Tip: Carry enough water – around 4 ltrs should suffice, and also have some sweets in your pocket, (not chocolates, but sweets like lozenges) they help to salivate the mouth, making you feel less thirsty. Thanks to Colin for that tip!
To reach Bhimashankar there are three mountains that need to be climbed – some with ladders. Check out some of these images of us along the ladders – point to the reader, these ladders shake quite a bit so double check each step you take on every rung of the ladder.
Eventually we noticed that the trek was getting steeper and steeper. In addition, while climbing up the steep edge of one mountain, we had a crazy-ass monkey snarling and staring wide-eyed at us – and that was freaky! He was so fierce, and we literally had to gingerly walk just 2 feet away from him, because on the other side was a sheer drop off the cliff – that I’ll never forget!! F****ing crazy-ass monkeys, can’t mind your own business – yea, if you’re reading this – that’s right, I’m talking about you, you dumbass, under-grown orangutan!
Coming back to our story… the great thing about Bhimashankar is that along the way you get Nimbu paani at the small villager huts that are set up. Really refreshing too– would definitely advise you to gather your bearings at these joints. Moreover, the Nimbu paani is quite tasty as well. Check out the below pics, there was one point where we had to climb vertically up – damn why don’t they build ladders in these places (though, I’m quite sure there was some other way up, we just didn’t discover). Mangesh climbed up first, how he did it I’ll never know – but great job Manges, you’re the man, and then he lent a helping hand to the rest of us, with as usual, a 1000 foot mountain drop behind us!

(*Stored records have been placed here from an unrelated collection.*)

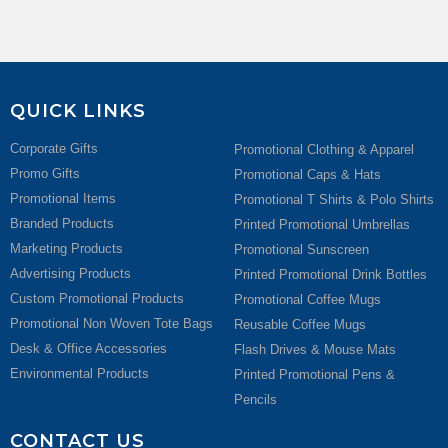
QUICK LINKS
Corporate Gifts
Promotional Clothing & Apparel
Promo Gifts
Promotional Caps & Hats
Promotional Items
Promotional T Shirts & Polo Shirts
Branded Products
Printed Promotional Umbrellas
Marketing Products
Promotional Sunscreen
Advertising Products
Printed Promotional Drink Bottles
Custom Promotional Products
Promotional Coffee Mugs
Promotional Non Woven Tote Bags
Reusable Coffee Mugs
Desk & Office Accessories
Flash Drives & Mouse Mats
Environmental Products
Printed Promotional Pens &
Pencils
CONTACT US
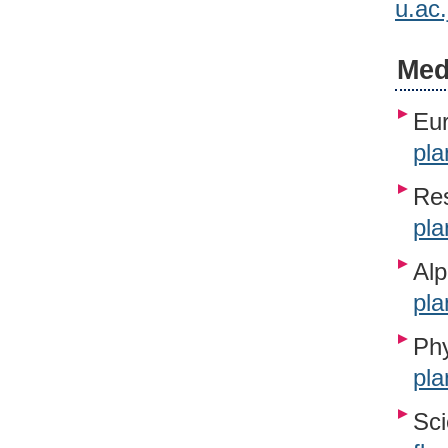
u.ac
Med
Eur
pla
Re
pla
Alp
pla
Phy
pla
Sci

Once we reached the top, I was pleasantly surprised to find that there was quite a bit of hustle and bustle there – there were stalls selling water, nariyal paani and other showcase confectionary items too. We grabbed a delicious thali meal at one of the Veg restaurants – which was simply scrumptious – and then started our descent, which only took us half the amount of time. Check out the pics below – and yup that’s the amount of steps I walked that day (thanks Polar Loop!) – the most I ever walked in a day!